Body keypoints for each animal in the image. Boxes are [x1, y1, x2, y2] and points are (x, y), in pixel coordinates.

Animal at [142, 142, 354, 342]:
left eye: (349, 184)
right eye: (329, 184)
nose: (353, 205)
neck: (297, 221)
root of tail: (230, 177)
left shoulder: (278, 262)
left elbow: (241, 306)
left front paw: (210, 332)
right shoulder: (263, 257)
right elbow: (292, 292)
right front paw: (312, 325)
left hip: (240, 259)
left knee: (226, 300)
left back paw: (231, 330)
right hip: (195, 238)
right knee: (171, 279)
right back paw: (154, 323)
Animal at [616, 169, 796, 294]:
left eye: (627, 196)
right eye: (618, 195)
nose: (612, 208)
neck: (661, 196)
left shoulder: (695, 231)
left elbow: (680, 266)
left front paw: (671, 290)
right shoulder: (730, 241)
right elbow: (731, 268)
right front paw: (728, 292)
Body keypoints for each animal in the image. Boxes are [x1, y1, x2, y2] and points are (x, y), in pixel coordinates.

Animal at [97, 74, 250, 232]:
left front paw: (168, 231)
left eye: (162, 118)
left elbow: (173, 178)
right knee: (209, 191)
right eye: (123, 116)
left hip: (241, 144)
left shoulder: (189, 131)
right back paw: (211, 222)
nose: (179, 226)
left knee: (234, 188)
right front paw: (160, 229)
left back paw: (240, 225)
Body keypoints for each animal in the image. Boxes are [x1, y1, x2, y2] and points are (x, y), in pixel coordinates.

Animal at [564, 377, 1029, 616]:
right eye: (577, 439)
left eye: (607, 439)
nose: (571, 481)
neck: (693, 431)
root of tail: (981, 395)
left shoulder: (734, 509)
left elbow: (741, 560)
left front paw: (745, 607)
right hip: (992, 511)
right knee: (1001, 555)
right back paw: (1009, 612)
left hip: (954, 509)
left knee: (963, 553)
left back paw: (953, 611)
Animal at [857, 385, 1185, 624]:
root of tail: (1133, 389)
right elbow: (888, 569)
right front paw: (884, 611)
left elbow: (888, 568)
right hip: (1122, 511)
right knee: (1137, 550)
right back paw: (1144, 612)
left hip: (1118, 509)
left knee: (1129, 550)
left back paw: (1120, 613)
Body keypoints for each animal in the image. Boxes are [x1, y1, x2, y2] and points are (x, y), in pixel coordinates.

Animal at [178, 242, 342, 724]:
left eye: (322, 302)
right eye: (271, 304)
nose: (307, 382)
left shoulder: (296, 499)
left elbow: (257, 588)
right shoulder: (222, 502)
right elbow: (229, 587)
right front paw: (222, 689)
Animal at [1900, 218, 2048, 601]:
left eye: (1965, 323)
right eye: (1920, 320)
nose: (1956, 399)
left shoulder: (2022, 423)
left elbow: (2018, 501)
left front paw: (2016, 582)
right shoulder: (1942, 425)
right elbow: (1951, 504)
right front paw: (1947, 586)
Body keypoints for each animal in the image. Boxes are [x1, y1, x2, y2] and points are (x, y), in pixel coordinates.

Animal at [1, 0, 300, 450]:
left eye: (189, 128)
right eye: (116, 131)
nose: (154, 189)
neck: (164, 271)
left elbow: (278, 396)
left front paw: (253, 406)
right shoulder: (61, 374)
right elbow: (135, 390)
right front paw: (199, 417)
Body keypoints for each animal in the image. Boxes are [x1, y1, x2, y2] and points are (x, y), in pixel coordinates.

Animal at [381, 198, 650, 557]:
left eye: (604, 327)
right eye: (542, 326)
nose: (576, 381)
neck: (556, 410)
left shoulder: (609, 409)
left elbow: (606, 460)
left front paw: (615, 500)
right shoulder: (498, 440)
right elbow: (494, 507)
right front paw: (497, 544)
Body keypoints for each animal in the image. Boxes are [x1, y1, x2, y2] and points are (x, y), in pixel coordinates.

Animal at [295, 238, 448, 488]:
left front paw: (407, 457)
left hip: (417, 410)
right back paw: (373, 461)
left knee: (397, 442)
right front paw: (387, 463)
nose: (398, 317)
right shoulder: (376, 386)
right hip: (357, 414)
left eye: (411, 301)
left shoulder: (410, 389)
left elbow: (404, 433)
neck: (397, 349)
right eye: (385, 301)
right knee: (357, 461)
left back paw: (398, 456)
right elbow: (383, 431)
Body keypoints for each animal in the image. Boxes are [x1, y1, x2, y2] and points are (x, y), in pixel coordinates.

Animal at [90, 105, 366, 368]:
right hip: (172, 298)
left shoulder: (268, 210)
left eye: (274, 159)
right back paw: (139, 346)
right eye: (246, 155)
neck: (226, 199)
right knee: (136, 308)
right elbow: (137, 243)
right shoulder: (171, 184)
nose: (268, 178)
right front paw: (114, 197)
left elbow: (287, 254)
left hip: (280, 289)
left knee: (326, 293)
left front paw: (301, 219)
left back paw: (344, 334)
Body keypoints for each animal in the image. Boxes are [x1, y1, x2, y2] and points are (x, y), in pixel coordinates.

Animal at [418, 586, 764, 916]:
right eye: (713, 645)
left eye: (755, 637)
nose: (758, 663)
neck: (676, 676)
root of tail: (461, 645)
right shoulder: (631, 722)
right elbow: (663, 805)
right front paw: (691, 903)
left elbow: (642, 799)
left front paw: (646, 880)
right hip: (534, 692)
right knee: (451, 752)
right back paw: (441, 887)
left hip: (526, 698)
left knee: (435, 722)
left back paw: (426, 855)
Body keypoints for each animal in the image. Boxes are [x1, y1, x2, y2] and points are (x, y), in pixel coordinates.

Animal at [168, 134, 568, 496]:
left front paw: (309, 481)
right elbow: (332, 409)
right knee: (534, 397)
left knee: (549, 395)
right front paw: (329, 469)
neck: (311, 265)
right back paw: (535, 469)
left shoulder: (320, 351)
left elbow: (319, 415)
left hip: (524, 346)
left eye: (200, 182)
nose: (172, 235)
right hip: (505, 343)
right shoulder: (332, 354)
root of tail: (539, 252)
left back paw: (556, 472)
###
__Task objective__:
Word for word, write out each entry shown above.

__Response to this exercise__:
Body keypoints for each animal in the image. Boxes are [x1, y1, x2, y2] and points are (x, y), in pixel coordinates.

Animal at [142, 142, 354, 342]:
left eye: (349, 184)
right eye: (329, 184)
nose: (353, 205)
neck: (297, 221)
root of tail: (230, 177)
left shoulder: (278, 262)
left elbow: (241, 306)
left front paw: (210, 332)
right shoulder: (263, 257)
right elbow: (292, 292)
right front paw: (312, 325)
left hip: (240, 259)
left knee: (226, 300)
left back paw: (231, 330)
right hip: (195, 238)
right knee: (171, 279)
right back paw: (154, 323)
Animal at [616, 169, 796, 294]:
left eye: (627, 196)
right eye: (618, 195)
nose: (612, 208)
neck: (661, 196)
left shoulder: (695, 231)
left elbow: (680, 266)
left front paw: (671, 290)
right shoulder: (730, 241)
right elbow: (731, 268)
right front paw: (728, 292)
Body keypoints for each animal in the image. Boxes are [x1, y1, x2, y2] and points are (x, y), in pixel coordinates.

Animal at [97, 74, 250, 232]:
left front paw: (168, 231)
left eye: (162, 118)
left elbow: (173, 178)
right knee: (209, 191)
right eye: (123, 116)
left hip: (241, 144)
left shoulder: (189, 131)
right back paw: (211, 222)
nose: (179, 226)
left knee: (234, 188)
right front paw: (160, 229)
left back paw: (240, 225)
Body keypoints for each animal in the image. Boxes are [x1, y1, x2, y2] and points are (x, y), in pixel coordinates.

Animal at [564, 377, 1029, 616]:
right eye: (577, 439)
left eye: (607, 439)
nose: (571, 481)
neck: (693, 431)
root of tail: (981, 395)
left shoulder: (734, 509)
left elbow: (741, 560)
left front paw: (745, 607)
right hip: (992, 511)
right knee: (1001, 555)
right back paw: (1009, 612)
left hip: (954, 509)
left knee: (963, 553)
left back paw: (953, 611)
Animal at [857, 385, 1185, 624]:
root of tail: (1133, 389)
right elbow: (888, 569)
right front paw: (884, 611)
left elbow: (888, 568)
right hip: (1122, 511)
right knee: (1137, 550)
right back paw: (1144, 612)
left hip: (1118, 509)
left knee: (1129, 550)
left back paw: (1120, 613)
Body keypoints for each animal in the image. Boxes are [x1, y1, x2, y2] and points are (x, y), in pixel coordinates.

Animal at [178, 242, 342, 724]:
left eye: (322, 302)
right eye: (271, 304)
nose: (307, 382)
left shoulder: (296, 499)
left elbow: (257, 588)
right shoulder: (222, 502)
right elbow: (229, 587)
right front paw: (222, 689)
Animal at [1900, 218, 2048, 601]:
left eye: (1965, 323)
right eye: (1920, 320)
nose: (1956, 399)
left shoulder: (2022, 423)
left elbow: (2018, 501)
left front paw: (2016, 582)
right shoulder: (1942, 425)
right elbow: (1951, 504)
right front paw: (1947, 586)
Body keypoints for each animal in the image. Boxes are [x1, y1, x2, y2] and points are (x, y), in pixel coordinates.

Animal at [1, 0, 300, 450]:
left eye: (189, 128)
right eye: (116, 131)
nose: (154, 189)
neck: (164, 271)
left elbow: (278, 396)
left front paw: (253, 406)
right shoulder: (61, 374)
right elbow: (135, 390)
right front paw: (199, 417)
Body keypoints for each animal in the image. Boxes are [x1, y1, x2, y2] and points are (x, y), in pixel coordinates.

Animal at [381, 198, 650, 557]:
left eye: (604, 327)
right eye: (542, 326)
nose: (576, 381)
neck: (556, 410)
left shoulder: (609, 409)
left elbow: (606, 460)
left front paw: (615, 500)
right shoulder: (498, 440)
right elbow: (494, 507)
right front paw: (497, 544)
Body keypoints for each animal in the image. Boxes are [x1, y1, x2, y2] and points are (x, y), in pixel coordinates.

Animal at [295, 238, 448, 488]:
left front paw: (407, 457)
left hip: (417, 410)
right back paw: (373, 461)
left knee: (397, 442)
right front paw: (387, 463)
nose: (398, 317)
right shoulder: (376, 386)
right hip: (357, 414)
left eye: (411, 301)
left shoulder: (410, 389)
left elbow: (404, 433)
neck: (397, 349)
right eye: (385, 301)
right knee: (357, 461)
left back paw: (398, 456)
right elbow: (383, 431)
Body keypoints for each animal in the image. Boxes are [x1, y1, x2, y2] and points are (x, y), in pixel coordinates.

Animal at [90, 105, 366, 368]:
right hip: (172, 298)
left shoulder: (268, 210)
left eye: (274, 159)
right back paw: (139, 346)
right eye: (246, 155)
neck: (226, 199)
right knee: (136, 308)
right elbow: (137, 243)
right shoulder: (171, 184)
nose: (268, 178)
right front paw: (114, 197)
left elbow: (287, 254)
left hip: (280, 289)
left knee: (326, 293)
left front paw: (301, 219)
left back paw: (344, 334)
Body keypoints for each animal in the image. Boxes are [x1, y1, x2, y2] and points are (x, y), in pixel coordinates.

Animal at [418, 586, 764, 916]:
right eye: (713, 645)
left eye: (755, 637)
nose: (758, 663)
neck: (676, 676)
root of tail: (461, 645)
right shoulder: (631, 722)
right elbow: (663, 805)
right front paw: (691, 903)
left elbow: (642, 799)
left front paw: (646, 880)
right hip: (534, 692)
right knee: (451, 752)
right back paw: (441, 887)
left hip: (526, 698)
left knee: (435, 722)
left back paw: (426, 855)
Body keypoints for each animal in the image. Boxes are [x1, y1, x2, y2] and points are (x, y), in pixel coordinates.

Animal at [168, 134, 568, 496]:
left front paw: (309, 481)
right elbow: (332, 409)
right knee: (534, 397)
left knee: (549, 395)
right front paw: (329, 469)
neck: (311, 265)
right back paw: (535, 469)
left shoulder: (320, 351)
left elbow: (319, 415)
left hip: (524, 346)
left eye: (200, 182)
nose: (172, 235)
right hip: (505, 343)
right shoulder: (332, 354)
root of tail: (539, 252)
left back paw: (556, 472)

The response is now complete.